TASK REQUIREMENTS:
Reproduce the stretch of the poetry post from "My chief thematic" through "for and so on.", word for word.

BEGIN EXERCISE PASSAGE

George Szirtes - 24 April 2008
Welcome. Thank you for reading this. This is my first post as poet in residence for the Poetry Archive. My name is George Szirtes. As some of you might know I was a child when our family arrived in England as refugees from Hungary in 1956, following the defeat of the revolution of that year. Hungarian was therefore my first language but I grew up in England speaking English, with English poetry as my formative poetic experience, though my degree is in fine art of the practical sort.
I will be sixty this year. I remember the struggles and depressions of becoming recognised as a poet throughout my twenties, and the joy of my first book, The Slant Door appearing in 1979. Since then there have been many others and the strange, rather frightening landmark, the collected poems (in this case a New and Collected) is looming at the end of the year.
My chief thematic interests in poetry seem to have been history, human fragility, the power of visual art and the sheer strangeness of being in the world at all. But I don't remember setting out with any particular themes in mind.
Having spent my life doing this I cannot help but think about the worth, the value, the very nature of the enterprise. So I would like to use this space to invite your thoughts about topics such as the usefulness of poetry; notions of audience; what is form for and so on.
I want to start with a poem by one of the loveliest and msot delightful contemporary poets, Kit Wright. It's called POETRY:
When they say /
That every day /
Men die miserably without it: /
I doubt it. //
I have known several men and women /
Replete with the stuff /
Who died quite miserably /
And to hear of the human race's antennae! /
Then I /
Wonder what human race /
They have in mind. /
One of the poets I most admire /
Is blind, /
For instance. You wouldn't trust him /
To lead you to the Gents: /
Let alone through the future tense. //
And unacknowledged legislators! /
How's that for insane afflatus? /
Not one I've met /
Is the sort of bore /
To wish to draft a law. //
I like what vamped me /
In my youth: /
Tune, argument, /
(from Short Afternoons - Hutchinson, 1989)
I'm interested in the claims and disclaimers. Kit begins by engaging with William Carlos Williams ('Men die miserably without it'), goes on to Ezra Pound ('The antennae of the human race') and finally, of course, Shelley ('unacknowledged legislators').
I fully agree with the things that vamped Kit in his youth: tune, argument, colour, truth, but does the vamp offer too little? The fact that John Heath-Stubbs (the poet referred to in the third verse) was blind does not mean he had no antennae in another sense.
Kit's argument is against megalomania and vaunting ambition. But where does that leave 'truth'? How limited is it? What particular truth does poetry offer and what value is it? What do you think? Personal experience welcome.

END EXERCISE PASSAGE
BEGIN INFORMATION GIVEN

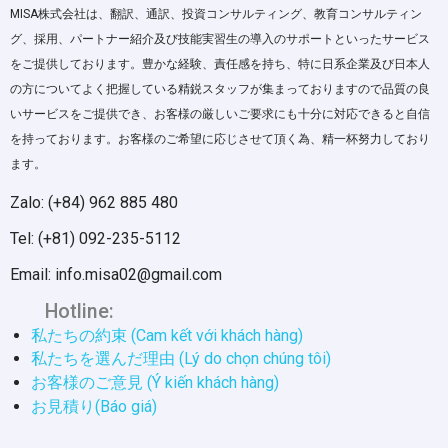
MISA株式会社は、翻訳、通訳、投資コンサルティング、教育コンサルティン
グ、採用、パートナー紹介及び技能実習生の導入のサポートといったサービス
をご提供しております。豊かな経験、責任感を持ち、特に日系企業及び日本人
の方についてよく把握している精鋭スタッフが集まっておりますので品質の良
いサービスをご提供でき、お客様の厳しいご要求にも十分に対応できると自信
を持っております。お客様のご希望に応じさせて頂く為、精一杯努力しており
ます。
Zalo: (+84) 962 885 480
Tel: (+81) 092-235-5112
Email: info.misa02@gmail.com
Hotline:
私たちの約束 (Cam kết với khách hàng)
私たちを選んだ理由 (Lý do chọn chúng tôi)
お客様のご意見 (Ý kiến khách hàng)
お見積り(Báo giá)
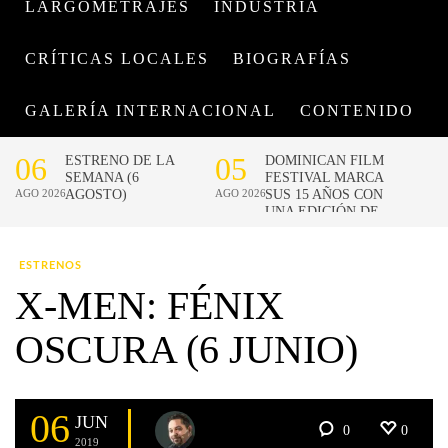
LARGOMETRAJES
INDUSTRIA
CRÍTICAS LOCALES
BIOGRAFÍAS
GALERÍA INTERNACIONAL
CONTENIDO
ESTRENOS
X-MEN: FÉNIX
OSCURA (6 JUNIO)
06
JUN
0
0
2019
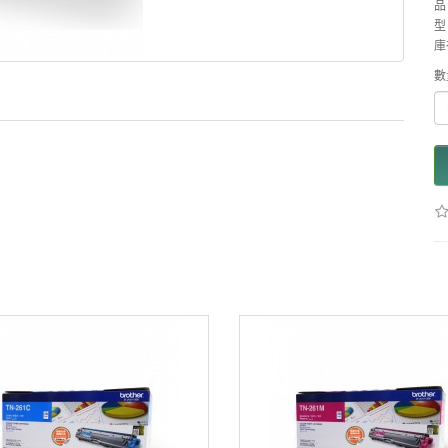
品
型 
庫
數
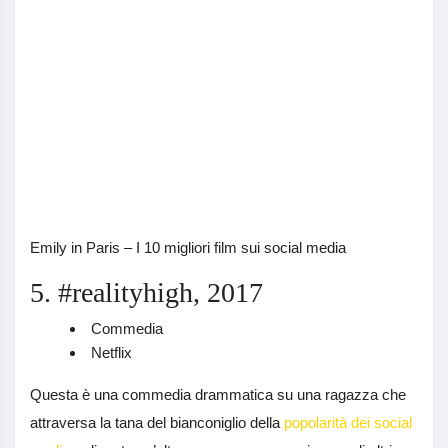
Emily in Paris – I 10 migliori film sui social media
5. #realityhigh, 2017
Commedia
Netflix
Questa è una commedia drammatica su una ragazza che
attraversa la tana del bianconiglio della
popolarità dei social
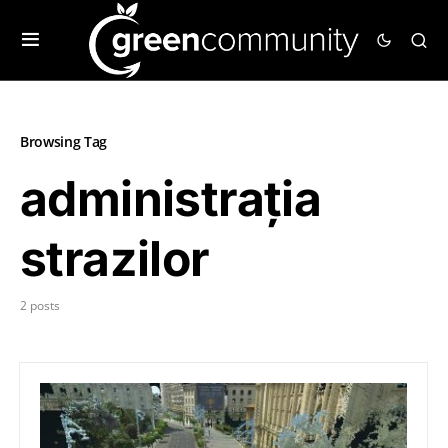
Browsing Tag
administrația
strazilor
2 posts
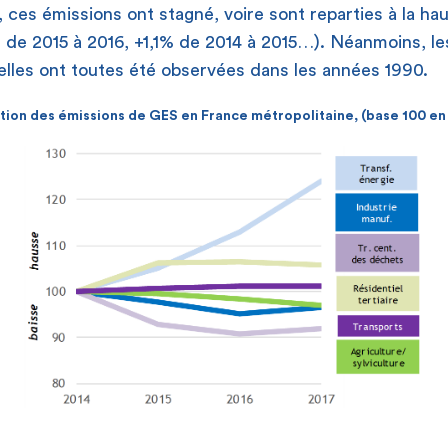
, ces émissions ont stagné, voire sont reparties à la h
 de 2015 à 2016, +1,1% de 2014 à 2015…). Néanmoins, le
elles ont toutes été observées dans les années 1990.
tion des émissions de GES en France métropolitaine,
(base 100 en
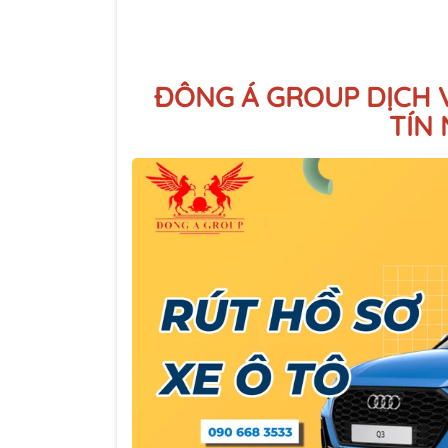
ĐÔNG Á GROUP DỊCH V
TÍN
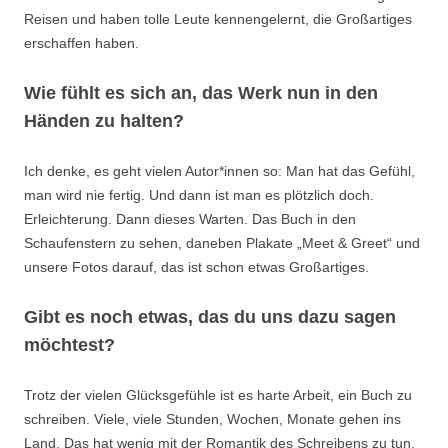
Reisen und haben tolle Leute kennengelernt, die Großartiges
erschaffen haben.
Wie fühlt es sich an, das Werk nun in den
Händen zu halten?
Ich denke, es geht vielen Autor*innen so: Man hat das Gefühl,
man wird nie fertig. Und dann ist man es plötzlich doch.
Erleichterung. Dann dieses Warten. Das Buch in den
Schaufenstern zu sehen, daneben Plakate „Meet & Greet“ und
unsere Fotos darauf, das ist schon etwas Großartiges.
Gibt es noch etwas, das du uns dazu sagen
möchtest?
Trotz der vielen Glücksgefühle ist es harte Arbeit, ein Buch zu
schreiben. Viele, viele Stunden, Wochen, Monate gehen ins
Land. Das hat wenig mit der Romantik des Schreibens zu tun.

END INFORMATION GIVEN

ANSWER FOR THIS EXERCISE:
My chief thematic interests in poetry seem to have been history, human fragility, the power of visual art and the sheer strangeness of being in the world at all. But I don't remember setting out with any particular themes in mind.
Having spent my life doing this I cannot help but think about the worth, the value, the very nature of the enterprise. So I would like to use this space to invite your thoughts about topics such as the usefulness of poetry; notions of audience; what is form for and so on.